Para Rafael Perez, da Suno Research, os dados de julho indicam que o emprego resiste, apesar da desaceleração econômica. Claudia Moreno, do C6 Bank, diz que os números da Pnad confirmam a força do mercado de trabalho, com o desemprego em patamar historicamente baixo. Eles ressaltam, porém, que essa resiliência pode ser um obstáculo para o arrefecimento da inflação e “a condução da política monetária pelo Banco Central”
“A combinação entre desemprego historicamente baixo, massa salarial em níveis recordes e rendimentos em recuperação tende a dificultar uma desaceleração mais consistente da inflação de serviços e dos componentes mais sensíveis à demanda, limitando o ritmo de flexibilização da política monetária”, diz Perez.

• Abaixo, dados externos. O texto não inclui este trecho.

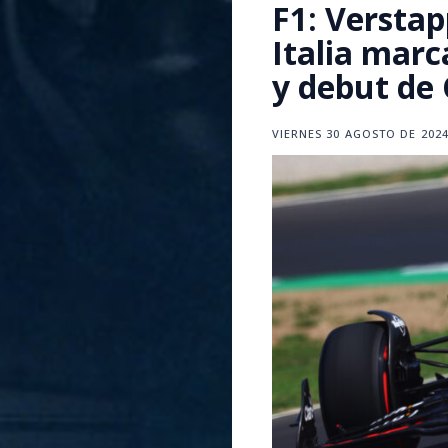
F1: Verstap
Italia marc
y debut de 
VIERNES 30 AGOSTO DE 2024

Para o C6, o desemprego baixo e o crescimento da renda são dados positivos, mas pressionam a inflação, principalmente a de serviços. O banco projeta taxa de desemprego de 5,5% ao fim de 2026, e os números da Pnad de julho não alteram o cenário de Selic em 14% até o fim do ano. “Ainda assim, não descartamos a possibilidade de novos cortes em 2026. A magnitude total do ciclo, como sinalizado pelo próprio Copom, dependerá da evolução dos dados e das novas informações disponíveis”, diz Claudia.

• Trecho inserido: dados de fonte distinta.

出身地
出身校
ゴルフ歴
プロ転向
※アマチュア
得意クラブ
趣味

A Pnad também mostrou aumento da população ocupada e da população economicamente ativa. A população ocupada alcançou 103,3 milhões de pessoas, o maior contingente da série histórica Houve alta de 1% ante o trimestre anterior, com ingresso de 1 milhão de pessoas no mercado de trabalho.
De acordo com o gerente da Pnad Contínua, William Kratochwill, o aumento de 1 milhão na população ocupada veio de duas fontes: metade são pessoas que estavam desocupadas e conseguiram trabalho, o que explica a queda de 503 mil no contingente de desempregados na passagem do trimestre; e a outra metade do aumento da força de trabalho, estimada em 109,2 milhões de pessoas, a maior da série histórica.
RENDA
O rendimento real do trabalho, contudo, apresentou uma ligeira queda de 0,7% no trimestre encerrado em julho, para R$ 3.762 – variação que para o IBGE não é estatisticamente significativa e, portanto, indica estabilidade. Em relação a um ano antes, o rendimento médio cresceu 3,3%.
A alta da ocupação no trimestre até julho se concentrou no setor de construção civil, com avanço de 5,1% – os demais setores não tiveram variação significativa. Para Kratochwill, o perfil das novas vagas pode ter contribuído para limitar o avanço da renda média. “Pode ser que o que a gente esteja presenciando agora é a absorção dessa mão de obra com um nível salarial mais baixo, mais próximo da média.”